Seçilen bölüm:
+ + +

Her zaman yaptığımı yaptım yine. Geçen haftadan bu haftaki yazımı hazırlamıştım. Henüz yazmamıştım ama aklımda yazılmıştı bile. Ama yeni bir yazı ile karşınızdayım. Bu akşam bir film seyrettim ve size başka bir konu yazmaya karar verdim: Cinsellik
Cinsellik ülkemizde tabudur. Çocukluğumuzdan beri ayıp diye büyütüldük. Ailece film seyretsek öpüşme sahnelerinde hepimiz önümüze bakardık. Ya da büyüklerimiz hadi siz yatağa bakalım diye bizi kovalarlardı. Kızların evlenme yaşı geldi artık diye evlendirilirdi. Yaşının gelmesi ne demekse? Evde kalacak diye ödleri kopardı. Kızların da ödü kopardı. Yani cinselliği yaşama yaşı geldi. Aman bir kazaya uğramadan evlendirelim gitsin. Gerisini kocası düşünsün gibi…Zavallı kocası farklı bir durumda mı sanki. Onun için ülkemizde bir sürü cinayetler oluyor. Temelinde hep yaşanmamış cinsellik yatıyor. Daha yakın zamanda bir şoför Yunanistan’dan gelen bir sanatçıya nasıl tecavüz edip öldürdü. Tabularımızı kıramadığımız için en kolay yol öldürmek oluyor.
Oysaki batı toplumlarında arkadaşlık teklif ediliyor. Kabul ederse birlikte olunuyor, etmezse teşekkür ediliyor. Israr yok. Arkadaşlığın sonu evliliğe gidebilir. Onlar için de aile kavramı önemli. Çocuklarına çok önem veriyorlar. Büyütüyorlar sonra kendi ayakları üstünde durması için serbest bırakıyorlar.

+ + +

Verilen bilgiler:
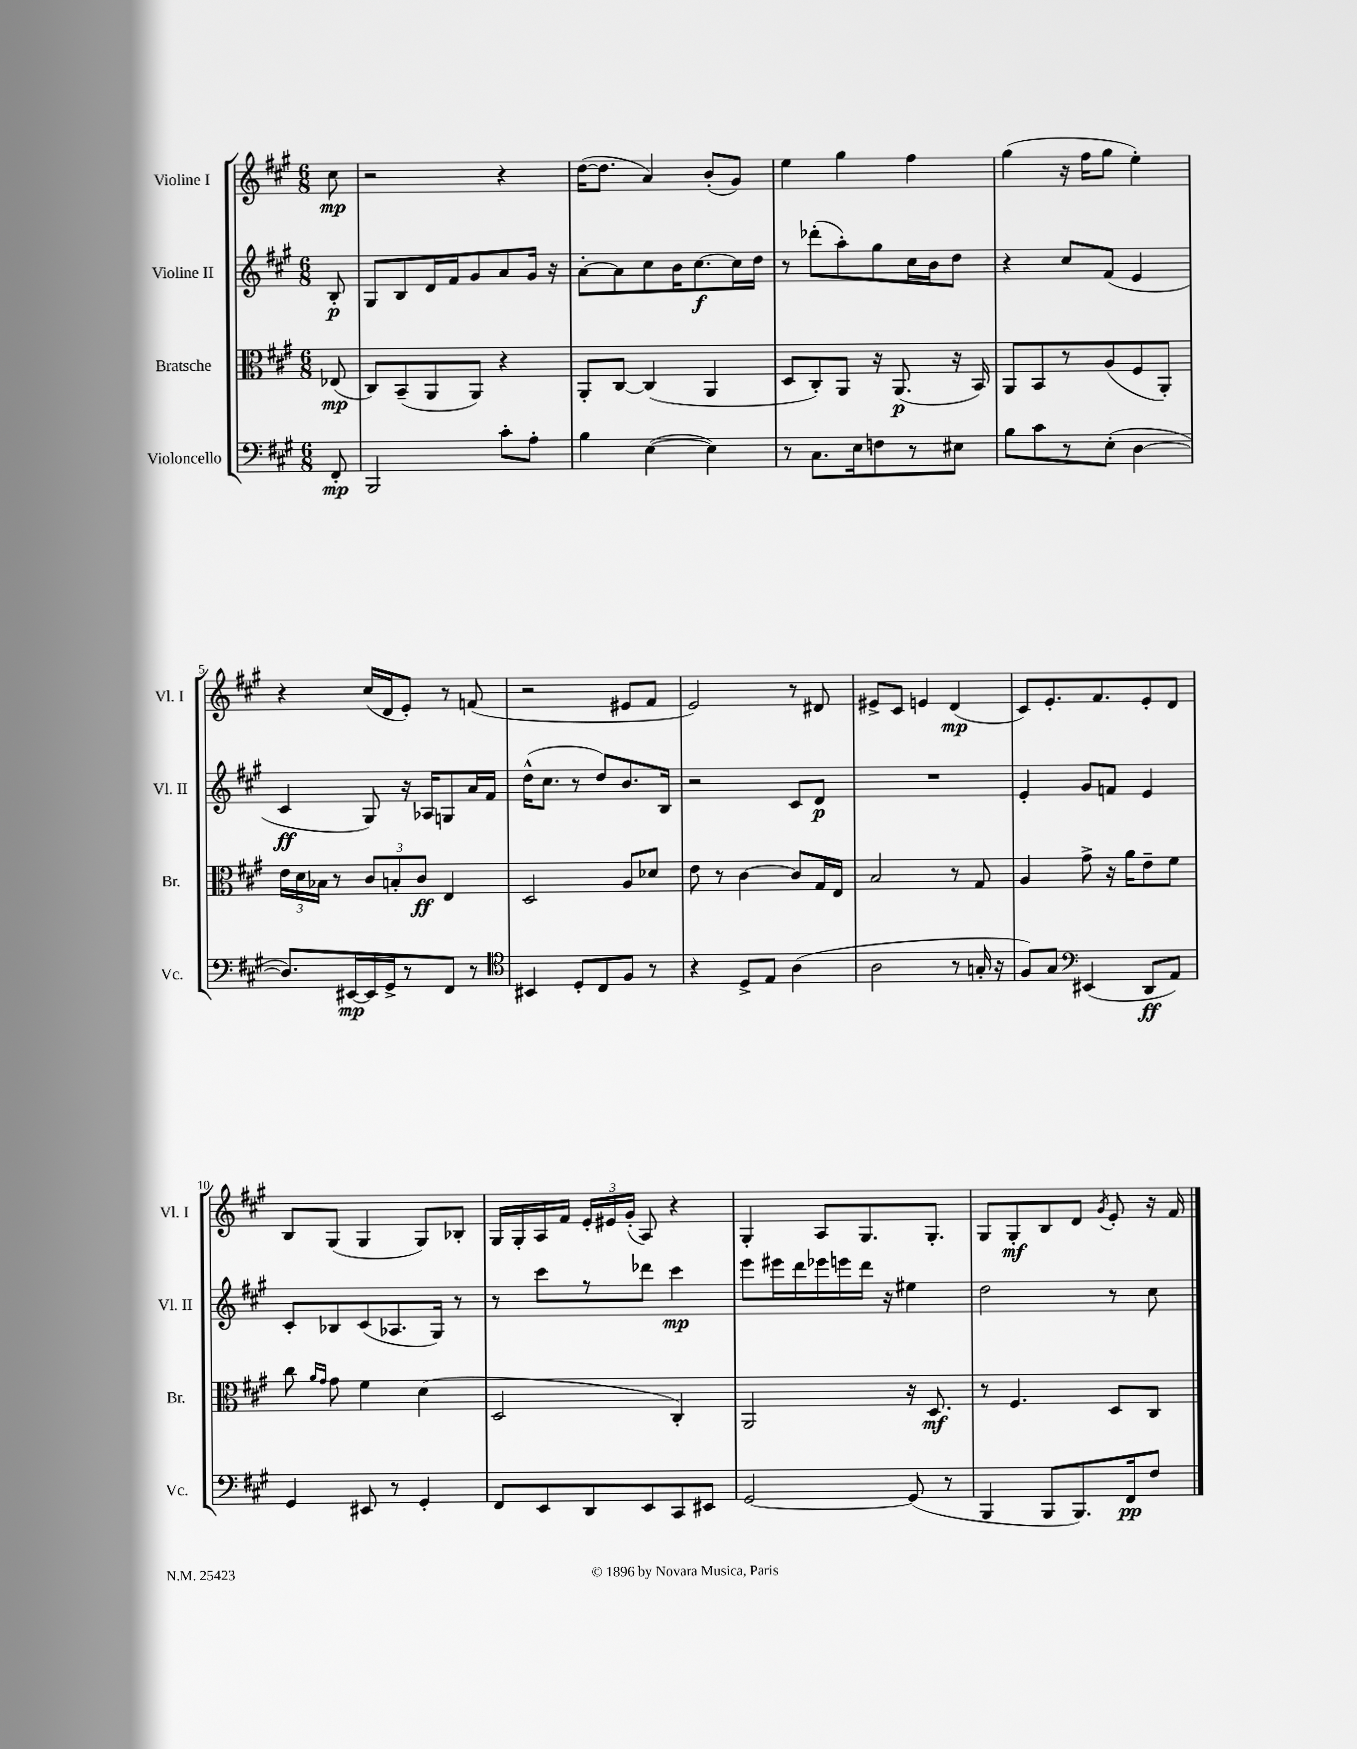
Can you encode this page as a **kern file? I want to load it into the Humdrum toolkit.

**kern	**kern	**kern	**kern
*staff4	*staff3	*staff2	*staff1
*clefF4	*clefC3	*clefG2	*clefG2
*k[f#c#g#]	*k[f#c#g#]	*k[f#c#g#]	*k[f#c#g#]
*M6/8	*M6/8	*M6/8	*M6/8
8FF#'	(8E-	8B'	8cc#
=	=	=	=
2BBB	8C#)	8G#	2r
.	(8BB~	8B	.
.	8AA	16d	.
.	.	16f#	.
.	8AA)	8g#	.
8c#'	4r	8a	4r
8A'	.	16g#	.
.	.	16r	.
=	=	=	=
4B	8AA'	[8a'	([16dd
.	.	.	8.dd]
.	[8C#	8a]	.
([4E	(4C#]	8cc#	4a)
.	.	16b	.
.	.	[8.cc#	.
4E])	4AA	.	(8b'
.	.	16cc#]	8g#)
.	.	16dd	.
=	=	=	=
8r	8D	8r	4ee
8.C#	8C#')	(8ddd-'	.
.	8AA	8aa')	4gg#
16E	.	.	.
8F	16r	8gg#	.
.	(8.AA	.	.
8r	.	16cc#	4ff#
.	.	16b	.
8E#	16r	8dd	.
.	16BB)	.	.
=	=	=	=
8B	8AA	4r	(4gg#
8c#	8BB	.	.
8r	8r	8cc#	16r
.	.	.	16ff#
(8E'	(8A	(8f#	8gg#
[4D	8F#	4e	4ee')
.	8AA')	.	.
=	=	=	=
8.D])	24e	4c#	4r
.	24d	.	.
.	24B-	.	.
.	8r	.	.
[16EE#	.	.	.
16EE#]	12c#	8G#)	(16cc#
16GG#^	.	.	16d
.	12B'	.	.
8r	.	16r	8e')
.	12c#	.	.
.	.	16A-	.
8FF#	4E	8G	8r
8r	.	16a	(8f
.	.	16f#	.
=	=	=	=
*clefC4	*	*	*
4BB#	2D	(16dd^^	2r
.	.	8.cc#	.
8D'	.	8r	.
8C#	.	8dd)	.
8F#	8A	8.b	8e#
8r	8d-	.	8f#
.	.	16B	.
=	=	=	=
4r	8e	2r	2e)
.	8r	.	.
8D^	[4c#	.	.
8E	.	.	.
(4A	8c#]	8c#	8r
.	16G#	8d	8d#
.	16E	.	.
=	=	=	=
2A	2B	2.r	8e#^
.	.	.	8c#
.	.	.	4e
8r	8r	.	(4d
16G'	8G#	.	.
16r	.	.	.
=	=	=	=
8F#)	4A	4e'	8c#)
8G#	.	.	8.e'
*clefF4	*	*	*
(4EE#	8g#^	8g#	.
.	.	.	8.f#
.	16r	8f	.
.	16a	.	.
8DD	8e~	4e	8e'
8AA)	8f#	.	8d
=	=	=	=
4GG#	8cc#	8c#'	8B
.	16qqa	.	.
.	16qqg#	.	.
.	8g#	8B-	(8G#
8EE#	4f#	(8c#	4G#
8r	.	8.A-	.
4GG#'	(4d	.	8G#)
.	.	16G#)	.
.	.	8r	8B-'
=	=	=	=
8FF#	2D	8r	16G#
.	.	.	16G#'
8EE	.	8ccc#	16A
.	.	.	16f#
8DD	.	8r	24e'
.	.	.	24e#
.	.	.	(24g#'
8EE	.	8ddd-	8A)
8CC#	4C#')	4ccc#	4r
8EE#	.	.	.
=	=	=	=
[2GG#	2AA	8eee	4G#'
.	.	16eee#	.
.	.	16ddd	.
.	.	16eee-	8A
.	.	16eee	.
.	.	16ddd	8.G#
.	.	16r	.
(8GG#]	16r	4ee#	.
.	8.D	.	8.G#'
8r	.	.	.
=	=	=	=
4BBB	8r	2dd	8G#
.	4.F#	.	8G#'
8BBB	.	.	8B
8.BBB)	.	.	8d
.	.	.	8qg#
.	8D	8r	8e'
16FF#	.	.	.
8F#	8C#	8cc#	16r
.	.	.	16f#
==	==	==	==
*-	*-	*-	*-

+ + +

Yazılı istek: Cinselliğin ülkemizde tabu oluşunu anlatan yazıyı son cümlesinden sonra sürdürebilir misiniz?

Doğru yanıt:
Neden bizde her şey tersine oluyor. Çünkü toplum olarak kendimize güvenimiz yok. Eğitimsizlik güven kaybı yapıyor. Eğitim ailede başlıyor sonra da öğretim ile devam ediyor. Ne eğitim tek başına yeterli ne de öğretim. İkisinin de olması gerekli. Biliyorsunuz eğitim demek hayatın içindeki öğrenmeler (aile içi ve toplum eğitimi) öğretim demek okul hayatının getirdikleridir.
Özgür insanlar görmek istiyorum. Kararlarını özgür iradesi ile verebilen. Hayatı yaşamasını bilen. Çağa ayak uydurabilen. Eski çağların geleneklerine bağlı yaşamayan, bugünü yaşayan gençler görmek istiyorum. Hiç kimse kendinden önceki neslin kurallarına göre yaşamamalı. Teknoloji çağında her şey çok çabuk eskiyor. Ama işe yaramayan kurallar bir türlü eskimiyor :(
Geçen yıllarda televizyonda çok güzel bir margarin reklamı vardı. “Siz hala annenizin margarinini mi kullanıyorsunuz?” diye bir soru soruluyordu. Eğer annenizin margarinini kullanıyorsanız geri kalmışsınız çünkü yenisi çıktı demek istiyor. Bu büyüklerimize saygısızlık edelim, onlara asi gelelim ya da onları sevmeyelim demek değil. Aksine bunları mutlaka yerine getirelim. Sadece kendi çağımızı yaşayalım diyorum.
Sevgiler
Tülay Bilin
tulayb18@gmail.com
Tülay Bilin kimdir?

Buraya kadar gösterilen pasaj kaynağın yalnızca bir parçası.